Whilst wiggling about and adjusting the camera settings to capture the image above, a humble narrator was photographed by the occupants of a passing minivan (which slowed down to do so) on Shore Bouelvard alongside Astoria Park last Sunday. The largish iPhone brandished at me skillfully ignored all the folks engaged in romantic congress in the front seats of their cars, or the small army of marijuana enthusiasts who were similarly situated in the parking lane. Clearly, the iPhone person had uncovered some nefarious activity being committed by a strange old man in a filthy black raincoat, and would be reporting so to the proper authorities. I was waiting for the goon squad to arrive and kick in my front door back at HQ later that night.

Mighty Triborough, and the Hell Gate Bridge, in today’s dark light post.

– photo by Mitch Waxman

There is just something about camera equipment that sets off the accent crowd here in Astoria which I’ll never understand. It’s kosher to wave your phone around wherever you go, but if they see a DSLR, it’s regarded with the same sort of caution and concern that you’d expect for brandishing an assault rifle. Given that the times I’m not carrying a camera are so rare that they are statistically irrelevant, it means that I get stared at a lot.

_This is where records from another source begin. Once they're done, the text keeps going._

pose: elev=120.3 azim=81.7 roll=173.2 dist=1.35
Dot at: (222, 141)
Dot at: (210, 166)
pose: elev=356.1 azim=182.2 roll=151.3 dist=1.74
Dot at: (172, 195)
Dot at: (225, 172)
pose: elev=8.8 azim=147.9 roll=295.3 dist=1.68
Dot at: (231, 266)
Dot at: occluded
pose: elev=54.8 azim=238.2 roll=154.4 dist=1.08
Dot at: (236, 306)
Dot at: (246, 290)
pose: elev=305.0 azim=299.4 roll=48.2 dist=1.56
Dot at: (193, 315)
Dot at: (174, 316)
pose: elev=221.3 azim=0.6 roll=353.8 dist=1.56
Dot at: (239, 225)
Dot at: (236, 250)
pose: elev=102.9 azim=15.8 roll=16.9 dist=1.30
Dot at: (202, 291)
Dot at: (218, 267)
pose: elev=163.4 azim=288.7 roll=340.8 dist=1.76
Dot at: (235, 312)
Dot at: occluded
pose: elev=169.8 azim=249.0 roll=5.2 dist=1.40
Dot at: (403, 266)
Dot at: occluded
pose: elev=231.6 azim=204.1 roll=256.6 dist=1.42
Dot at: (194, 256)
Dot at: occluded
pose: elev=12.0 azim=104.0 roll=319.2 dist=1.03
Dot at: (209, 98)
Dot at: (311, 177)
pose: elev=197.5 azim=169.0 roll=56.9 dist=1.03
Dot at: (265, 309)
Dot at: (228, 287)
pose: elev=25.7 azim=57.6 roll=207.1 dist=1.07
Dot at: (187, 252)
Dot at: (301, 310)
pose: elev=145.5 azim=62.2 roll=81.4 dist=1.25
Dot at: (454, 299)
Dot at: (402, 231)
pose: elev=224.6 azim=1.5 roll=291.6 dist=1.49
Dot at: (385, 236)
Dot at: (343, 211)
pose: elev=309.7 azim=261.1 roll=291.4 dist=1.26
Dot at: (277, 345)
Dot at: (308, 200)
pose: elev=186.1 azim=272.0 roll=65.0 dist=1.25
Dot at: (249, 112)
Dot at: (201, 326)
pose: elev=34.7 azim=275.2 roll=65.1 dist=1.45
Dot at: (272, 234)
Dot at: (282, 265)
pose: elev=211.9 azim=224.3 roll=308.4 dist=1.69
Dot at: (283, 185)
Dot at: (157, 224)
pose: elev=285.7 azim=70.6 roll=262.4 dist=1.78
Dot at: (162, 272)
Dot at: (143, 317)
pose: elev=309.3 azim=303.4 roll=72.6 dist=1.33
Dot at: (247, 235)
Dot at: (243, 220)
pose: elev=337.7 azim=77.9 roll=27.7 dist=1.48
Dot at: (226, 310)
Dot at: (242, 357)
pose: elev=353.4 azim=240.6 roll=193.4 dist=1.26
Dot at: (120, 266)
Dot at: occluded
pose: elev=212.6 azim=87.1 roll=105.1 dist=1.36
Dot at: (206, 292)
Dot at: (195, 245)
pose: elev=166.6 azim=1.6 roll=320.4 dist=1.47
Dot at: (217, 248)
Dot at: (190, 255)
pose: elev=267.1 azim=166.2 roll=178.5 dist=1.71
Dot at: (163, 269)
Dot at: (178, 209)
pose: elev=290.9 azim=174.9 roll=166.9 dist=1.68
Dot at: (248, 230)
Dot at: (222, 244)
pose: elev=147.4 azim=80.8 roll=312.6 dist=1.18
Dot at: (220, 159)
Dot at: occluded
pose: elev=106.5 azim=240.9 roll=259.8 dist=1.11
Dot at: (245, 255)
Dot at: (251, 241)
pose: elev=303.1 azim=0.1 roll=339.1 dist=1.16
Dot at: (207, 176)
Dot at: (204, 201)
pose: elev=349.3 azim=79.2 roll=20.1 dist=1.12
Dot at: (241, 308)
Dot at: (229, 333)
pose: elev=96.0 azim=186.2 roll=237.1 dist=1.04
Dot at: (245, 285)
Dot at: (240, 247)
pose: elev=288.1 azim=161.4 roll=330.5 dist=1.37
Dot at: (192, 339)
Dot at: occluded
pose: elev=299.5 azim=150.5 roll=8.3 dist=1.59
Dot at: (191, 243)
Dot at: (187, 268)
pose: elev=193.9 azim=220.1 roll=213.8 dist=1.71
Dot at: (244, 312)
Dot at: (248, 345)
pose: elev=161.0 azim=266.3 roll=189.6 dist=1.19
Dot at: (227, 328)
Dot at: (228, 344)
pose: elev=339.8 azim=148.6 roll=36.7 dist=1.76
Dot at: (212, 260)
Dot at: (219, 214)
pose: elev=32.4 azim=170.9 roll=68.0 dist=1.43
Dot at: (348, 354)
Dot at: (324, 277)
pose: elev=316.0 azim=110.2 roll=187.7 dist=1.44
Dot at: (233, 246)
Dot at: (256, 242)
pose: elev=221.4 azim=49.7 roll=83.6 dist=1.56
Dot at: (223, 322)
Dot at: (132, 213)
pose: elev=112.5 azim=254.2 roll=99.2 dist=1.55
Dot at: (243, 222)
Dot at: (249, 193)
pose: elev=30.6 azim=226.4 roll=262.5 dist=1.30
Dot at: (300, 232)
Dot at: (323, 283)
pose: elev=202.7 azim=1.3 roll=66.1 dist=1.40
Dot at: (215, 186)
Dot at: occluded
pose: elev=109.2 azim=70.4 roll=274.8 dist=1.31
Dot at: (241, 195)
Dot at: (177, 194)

I’d get stared at a lot even if I wasn’t carrying the camera, as a note.

– photo by Mitch Waxman

Children gasp or cry, dogs growl, old ladies clutch at their purses… all things that happen when one such as myself scuttles past. Men puff themselves up and assume aggressive posture, police slow down and observe, security cameras pivot on their swivels. The only living creatures which do not react negatively to me are birds, and one can walk through a flock of them pecking away at the ground with nary a ruffled feather.

A few years ago, whilst wandering about, I snapped a quick photo of the facade of a local Greek church – St. Irene’s. A small mob of old Greek ladies suddenly appeared and literally chased me for about 3/4 of a mile.

– photo by Mitch Waxman

I favor atmospherics like fog for these kind of shots, normally, but for structures as massive and far reaching as Triborough and Hell Gate – fog and mist get in the way and obscure too much detail. It’s particularly dark on this section of the East River as well, which causes any sort of artificial lighting to flare due to the contrast.

– photo by Mitch Waxman

In my never ending quest to break habits, a rare vertical or portrait format shot from the “House of Moses.”

– photo by Mitch Waxman

I walked into Astoria Park to get this final shot of Hell Gate. I do wish Amtrak would light this bridge up at night.